IL COMPITO: Prosegui il commento alle poesie di Luzi a partire dal punto in cui termina.

TESTO FORNITO:

La seconda parte della suddetta raccolta è quella  intitolata “Notre-Damme la pauvre femme”: le poesie cercano d’immergerci nel caos e il non senso del mondo e dei sentimenti, sotto il dominio del dubbio, dell’angoscia, l’amore umiliato e il sangue sparso nel mattatoio nel quale la città terrorizzata è divenuta.

Tuttavia la disperazione vacilla di fronte alla speranza comunque presente.

All’inizio di questa parte nelle poesie di Luzi viene introdotta  la madre; la figura materna o meglio la mancanza di essa, compare spesso come forze generatrice della poetica luziana. 

Il termine madre, in molte poesie viene utilizzato anche come simbolo di una speranza. 

 

Fra le poesie presenti nelle diverse sezioni o parti di esse mi pare adatta a richiamare il periodo quaresimale in cui ci troviamo la poesia intitolata “Perché luce ti ritrai”: una meditazione sull’assenza di luce, una sorta di scomparsa dell’uomo nel buio della storia, in preparazione d’un amore pieno. 

Si tratta di un dialogo fra il poeta e la luce, che rimanda alla citazione di San Giovanni collocata in esego . 

L’ambiguità fra l’intreccio del positivo col negativo riproduce il concetto del senso che divora se stesso. Tuttavia la luce si ritrae solamente, indipendentemente dalla visione del poeta, in quanto essa si ritrae anche da ciò che non si vede. Il lei dell’ultima terzina è riferita alla mente.

 

Perché , luce, ti ritrai/da me nelle cose guardate/e più addentro ancora/nelle altre non vedute?/Chiusa la storia, cancellata la persona,/perso o vinto l’agone?/ Oppure/è l’altro che matura/e splende, l’amore pieno,/il pieno annientamento/in cosa? In che unica sostanza,/in che totale inessenza -/ impossibile saperlo,/non c’è testimone, non c’è canto?/Lei pensa o sogna che qualcuno pensi/nel risucchio di pace/ del mulinello cruento…

 

A proposito di buio/luce e della parola come strumento per l’uomo per rimanere nell’essenza di sé e della realtà fino al “celestiale appuntamento”  del poeta fiorentino vi leggo la bellissima  poesia dal titolo Vola alta parola, nella quale il poeta prega la parola di non dimenticarlo, una sorta di preghiera verso Dio:

 

Vola alta, parola, cresci in profondità, / tocca nadir e zenit della tua significazione, / giacchè talvolta lo puoi / sogno che la cosa esclami / nel buoi della mente / però non separarti / da me, non arrivare, / ti prego, a quel celestiale appuntamento / da sola, senza il caldo di me / o almeno il mo ricordo sii / luce, non disabitata trasparenza…/ La cosa e la sua anima? / O la mia e la sua sofferenza? / Vola alta, parola.

Voci salvate:

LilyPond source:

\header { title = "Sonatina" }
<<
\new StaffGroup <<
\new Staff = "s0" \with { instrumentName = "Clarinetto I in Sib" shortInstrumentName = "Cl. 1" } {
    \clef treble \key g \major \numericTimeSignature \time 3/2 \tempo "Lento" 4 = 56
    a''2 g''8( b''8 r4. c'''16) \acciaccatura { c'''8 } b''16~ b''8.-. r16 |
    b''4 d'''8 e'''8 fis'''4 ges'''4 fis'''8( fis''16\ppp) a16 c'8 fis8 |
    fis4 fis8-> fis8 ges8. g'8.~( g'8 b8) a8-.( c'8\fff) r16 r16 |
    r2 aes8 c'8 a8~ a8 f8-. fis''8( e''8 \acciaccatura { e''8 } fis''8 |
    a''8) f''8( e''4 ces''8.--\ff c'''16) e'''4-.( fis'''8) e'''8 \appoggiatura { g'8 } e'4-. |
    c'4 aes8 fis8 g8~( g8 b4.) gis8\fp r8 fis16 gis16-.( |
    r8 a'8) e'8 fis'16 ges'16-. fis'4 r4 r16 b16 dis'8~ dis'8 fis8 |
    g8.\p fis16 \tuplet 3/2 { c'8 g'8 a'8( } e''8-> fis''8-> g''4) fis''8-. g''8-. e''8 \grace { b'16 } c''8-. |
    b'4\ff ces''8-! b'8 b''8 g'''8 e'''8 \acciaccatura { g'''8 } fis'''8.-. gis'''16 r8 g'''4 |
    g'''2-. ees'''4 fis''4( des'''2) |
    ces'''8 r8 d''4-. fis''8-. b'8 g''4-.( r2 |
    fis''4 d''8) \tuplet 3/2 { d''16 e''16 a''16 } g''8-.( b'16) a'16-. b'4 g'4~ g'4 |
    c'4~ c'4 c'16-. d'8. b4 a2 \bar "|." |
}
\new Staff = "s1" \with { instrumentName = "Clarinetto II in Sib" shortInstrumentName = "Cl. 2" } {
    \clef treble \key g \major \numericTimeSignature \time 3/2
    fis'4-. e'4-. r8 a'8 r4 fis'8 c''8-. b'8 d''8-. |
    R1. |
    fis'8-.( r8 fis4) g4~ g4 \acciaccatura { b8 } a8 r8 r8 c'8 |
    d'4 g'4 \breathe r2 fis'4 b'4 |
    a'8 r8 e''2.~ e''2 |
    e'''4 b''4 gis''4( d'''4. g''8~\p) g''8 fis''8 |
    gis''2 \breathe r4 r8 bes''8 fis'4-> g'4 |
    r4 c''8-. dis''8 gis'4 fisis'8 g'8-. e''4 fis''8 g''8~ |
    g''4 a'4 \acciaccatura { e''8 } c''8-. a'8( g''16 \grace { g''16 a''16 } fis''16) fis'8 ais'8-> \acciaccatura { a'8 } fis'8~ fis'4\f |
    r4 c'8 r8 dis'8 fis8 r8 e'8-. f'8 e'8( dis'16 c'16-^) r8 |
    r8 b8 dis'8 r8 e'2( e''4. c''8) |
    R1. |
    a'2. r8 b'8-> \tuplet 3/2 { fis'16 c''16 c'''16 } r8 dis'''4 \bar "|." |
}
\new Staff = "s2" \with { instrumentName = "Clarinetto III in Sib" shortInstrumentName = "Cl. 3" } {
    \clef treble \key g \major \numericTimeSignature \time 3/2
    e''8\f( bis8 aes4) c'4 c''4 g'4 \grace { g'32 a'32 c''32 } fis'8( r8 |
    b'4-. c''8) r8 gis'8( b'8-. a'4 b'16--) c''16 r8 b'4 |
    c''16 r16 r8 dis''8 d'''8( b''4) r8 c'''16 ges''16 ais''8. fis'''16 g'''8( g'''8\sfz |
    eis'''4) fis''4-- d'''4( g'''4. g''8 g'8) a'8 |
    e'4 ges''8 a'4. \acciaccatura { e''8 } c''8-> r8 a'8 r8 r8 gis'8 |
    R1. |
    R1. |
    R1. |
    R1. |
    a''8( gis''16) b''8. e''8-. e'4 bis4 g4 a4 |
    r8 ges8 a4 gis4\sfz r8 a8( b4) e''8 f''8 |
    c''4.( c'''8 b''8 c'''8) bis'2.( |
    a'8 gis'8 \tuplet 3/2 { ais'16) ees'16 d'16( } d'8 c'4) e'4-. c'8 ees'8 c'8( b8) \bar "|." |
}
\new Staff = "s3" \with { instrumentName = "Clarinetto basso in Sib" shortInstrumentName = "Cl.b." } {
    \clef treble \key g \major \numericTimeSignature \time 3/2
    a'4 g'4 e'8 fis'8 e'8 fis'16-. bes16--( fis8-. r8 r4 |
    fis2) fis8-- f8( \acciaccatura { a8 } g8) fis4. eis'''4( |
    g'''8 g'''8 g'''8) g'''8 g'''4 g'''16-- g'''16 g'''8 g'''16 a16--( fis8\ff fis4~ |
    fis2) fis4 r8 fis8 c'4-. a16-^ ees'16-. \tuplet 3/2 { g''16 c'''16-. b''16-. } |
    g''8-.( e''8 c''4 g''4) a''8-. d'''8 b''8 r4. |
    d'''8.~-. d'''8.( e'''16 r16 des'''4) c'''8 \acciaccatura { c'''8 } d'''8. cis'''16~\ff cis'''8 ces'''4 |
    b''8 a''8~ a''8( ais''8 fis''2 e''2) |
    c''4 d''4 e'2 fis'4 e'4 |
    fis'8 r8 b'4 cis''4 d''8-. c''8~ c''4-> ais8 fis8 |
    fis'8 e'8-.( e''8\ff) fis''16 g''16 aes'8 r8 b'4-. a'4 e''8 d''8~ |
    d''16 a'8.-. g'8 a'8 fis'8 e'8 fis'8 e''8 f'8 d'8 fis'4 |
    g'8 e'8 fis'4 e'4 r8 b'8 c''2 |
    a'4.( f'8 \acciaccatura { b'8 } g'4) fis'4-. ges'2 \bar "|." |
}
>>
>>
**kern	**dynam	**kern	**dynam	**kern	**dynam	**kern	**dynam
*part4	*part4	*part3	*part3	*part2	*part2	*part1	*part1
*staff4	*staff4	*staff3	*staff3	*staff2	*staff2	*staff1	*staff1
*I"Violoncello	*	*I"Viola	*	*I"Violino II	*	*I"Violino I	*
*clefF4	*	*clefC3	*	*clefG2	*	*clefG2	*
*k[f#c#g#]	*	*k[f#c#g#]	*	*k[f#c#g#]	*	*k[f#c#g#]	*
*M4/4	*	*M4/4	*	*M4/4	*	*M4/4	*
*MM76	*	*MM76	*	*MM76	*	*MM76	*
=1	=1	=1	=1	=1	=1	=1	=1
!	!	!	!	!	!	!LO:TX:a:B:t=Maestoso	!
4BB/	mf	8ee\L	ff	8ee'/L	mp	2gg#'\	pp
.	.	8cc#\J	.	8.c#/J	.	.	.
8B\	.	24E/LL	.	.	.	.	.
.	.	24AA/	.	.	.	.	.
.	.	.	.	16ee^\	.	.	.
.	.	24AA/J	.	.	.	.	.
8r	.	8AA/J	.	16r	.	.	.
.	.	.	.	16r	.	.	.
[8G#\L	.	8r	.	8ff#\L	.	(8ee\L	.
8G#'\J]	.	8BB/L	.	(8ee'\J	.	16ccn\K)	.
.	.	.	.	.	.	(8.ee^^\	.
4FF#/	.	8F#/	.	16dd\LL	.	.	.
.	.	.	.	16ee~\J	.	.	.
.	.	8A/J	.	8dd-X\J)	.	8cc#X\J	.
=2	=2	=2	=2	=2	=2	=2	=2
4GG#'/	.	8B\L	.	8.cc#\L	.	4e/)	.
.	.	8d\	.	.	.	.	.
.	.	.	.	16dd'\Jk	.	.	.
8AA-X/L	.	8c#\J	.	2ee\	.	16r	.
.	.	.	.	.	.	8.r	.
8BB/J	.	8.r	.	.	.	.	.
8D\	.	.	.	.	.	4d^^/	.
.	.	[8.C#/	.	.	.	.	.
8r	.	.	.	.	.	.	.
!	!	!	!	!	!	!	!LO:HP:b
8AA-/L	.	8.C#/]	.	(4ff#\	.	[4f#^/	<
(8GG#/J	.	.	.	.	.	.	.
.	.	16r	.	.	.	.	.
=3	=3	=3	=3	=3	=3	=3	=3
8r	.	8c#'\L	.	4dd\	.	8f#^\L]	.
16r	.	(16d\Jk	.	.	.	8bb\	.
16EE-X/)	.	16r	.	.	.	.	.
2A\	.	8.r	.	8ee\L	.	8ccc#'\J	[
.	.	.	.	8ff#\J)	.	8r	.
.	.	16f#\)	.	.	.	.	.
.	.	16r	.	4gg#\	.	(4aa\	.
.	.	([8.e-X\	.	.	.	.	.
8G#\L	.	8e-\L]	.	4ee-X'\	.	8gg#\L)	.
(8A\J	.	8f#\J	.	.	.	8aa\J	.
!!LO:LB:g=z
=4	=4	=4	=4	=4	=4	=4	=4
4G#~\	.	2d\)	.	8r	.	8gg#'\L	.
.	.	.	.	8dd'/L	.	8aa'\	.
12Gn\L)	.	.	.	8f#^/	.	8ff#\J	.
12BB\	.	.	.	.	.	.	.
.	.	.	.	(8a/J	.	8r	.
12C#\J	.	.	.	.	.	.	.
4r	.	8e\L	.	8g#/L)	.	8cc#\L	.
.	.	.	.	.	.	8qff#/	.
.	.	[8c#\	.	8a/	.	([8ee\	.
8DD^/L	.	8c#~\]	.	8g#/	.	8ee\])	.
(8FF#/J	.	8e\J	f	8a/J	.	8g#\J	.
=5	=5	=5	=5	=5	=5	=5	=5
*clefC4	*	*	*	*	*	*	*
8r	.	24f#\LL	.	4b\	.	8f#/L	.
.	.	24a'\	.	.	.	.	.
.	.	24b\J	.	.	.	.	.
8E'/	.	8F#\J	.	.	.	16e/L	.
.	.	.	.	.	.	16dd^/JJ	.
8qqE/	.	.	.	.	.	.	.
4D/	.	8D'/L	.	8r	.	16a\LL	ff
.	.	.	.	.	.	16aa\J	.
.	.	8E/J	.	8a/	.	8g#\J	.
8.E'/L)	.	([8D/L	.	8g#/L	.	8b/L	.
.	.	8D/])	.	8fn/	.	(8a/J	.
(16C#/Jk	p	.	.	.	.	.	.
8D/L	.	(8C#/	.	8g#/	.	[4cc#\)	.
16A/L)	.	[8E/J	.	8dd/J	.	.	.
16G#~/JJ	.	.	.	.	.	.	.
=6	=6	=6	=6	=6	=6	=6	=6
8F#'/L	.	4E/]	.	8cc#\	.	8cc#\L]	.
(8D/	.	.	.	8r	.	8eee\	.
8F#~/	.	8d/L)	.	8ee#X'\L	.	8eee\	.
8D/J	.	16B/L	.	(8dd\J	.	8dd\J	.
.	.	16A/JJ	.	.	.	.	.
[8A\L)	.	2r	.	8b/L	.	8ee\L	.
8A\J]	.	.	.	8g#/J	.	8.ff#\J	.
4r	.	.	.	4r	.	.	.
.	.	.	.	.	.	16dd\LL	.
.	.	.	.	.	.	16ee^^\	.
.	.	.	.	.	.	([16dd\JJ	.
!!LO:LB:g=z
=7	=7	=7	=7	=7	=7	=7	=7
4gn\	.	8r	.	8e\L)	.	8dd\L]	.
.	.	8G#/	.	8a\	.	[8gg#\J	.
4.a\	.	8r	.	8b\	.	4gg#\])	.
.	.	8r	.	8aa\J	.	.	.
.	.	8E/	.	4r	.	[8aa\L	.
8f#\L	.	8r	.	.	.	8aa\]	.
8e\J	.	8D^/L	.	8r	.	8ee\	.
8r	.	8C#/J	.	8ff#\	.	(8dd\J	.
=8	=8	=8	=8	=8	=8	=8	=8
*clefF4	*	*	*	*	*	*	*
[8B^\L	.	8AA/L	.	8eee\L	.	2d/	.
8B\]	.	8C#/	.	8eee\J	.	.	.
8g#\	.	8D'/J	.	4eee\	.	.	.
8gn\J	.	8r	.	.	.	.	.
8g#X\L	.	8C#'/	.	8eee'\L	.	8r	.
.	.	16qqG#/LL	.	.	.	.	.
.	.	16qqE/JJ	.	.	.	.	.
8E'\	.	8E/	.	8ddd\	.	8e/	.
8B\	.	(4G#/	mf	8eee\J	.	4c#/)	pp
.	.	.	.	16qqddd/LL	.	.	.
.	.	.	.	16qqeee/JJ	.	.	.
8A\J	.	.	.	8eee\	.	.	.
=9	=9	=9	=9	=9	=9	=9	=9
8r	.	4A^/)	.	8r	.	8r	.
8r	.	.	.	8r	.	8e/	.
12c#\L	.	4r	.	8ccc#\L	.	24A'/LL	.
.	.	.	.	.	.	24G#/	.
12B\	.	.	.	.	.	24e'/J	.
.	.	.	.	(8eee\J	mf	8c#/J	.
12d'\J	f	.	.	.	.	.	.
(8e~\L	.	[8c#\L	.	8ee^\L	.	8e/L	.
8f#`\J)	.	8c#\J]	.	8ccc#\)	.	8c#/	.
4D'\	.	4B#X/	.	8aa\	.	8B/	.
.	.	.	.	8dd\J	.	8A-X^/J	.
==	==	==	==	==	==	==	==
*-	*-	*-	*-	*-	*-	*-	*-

RISPOSTA:
 

L’essenza  profusa anche nella natura e l’unione dell’uomo con essa è per restare in armonia con il creato e con l’intimo di sé,  senza perdersi nelle devianza di sfruttarla per una migliore vita.

Egli con suo pensiero e le sue opere fa sorgere la domanda sulla reale posizione dell’uomo in relazione con la natura e al sacro.

 

Vorrei riproporre il richiamo alla natura, similitudine con l’essere umano e la nostra essenza in un tempo umano leggendovi una ultima mia poesia estratta dalla silloge “Ogni istante”, dal titolo Lumaca:

 

Bruciato, dorato, ruggine / Canarino, rosso antico / Vecchio col profumo di arcano e nuovo./ Rabbia, sensazioni, urgenze….correre…correre./ /Lumaca fragile, piccola e grande, mostra la tua / Forza a colui che ti calpesta! / TU uomo alza gli occhi al Cielo e grida il tuo Perdono!

 

A proposito di perdono, concludo il mio intervento facendo riferimento all’Anno giubilare della Misericordia che si concluderà il 20 novembre 2016, citando alcune parole di Papa Francesco estratte dalla Bolla “Misericordiae Vultus”: “…La parola e il concetto di misericordia sembrano porre a disagio l’uomo, il quale, grazie all’enorme sviluppo della scienza e della tecnica, non ami prima conosciuto nella storia, è diventato padrone ed ha soggiogato e dominato la terra (cfr Gen 1,28). Tale dominio sulla terra, inteso talvolta unilateralmente e superficialmente, sembra che non lasci spazio alla misericordia…Ed è per questo che, nell’odierna situazione della Chiesa e del mondo, molti uomini si rivolgono, direi, quasi spontaneamente alla misericordia di Dio”.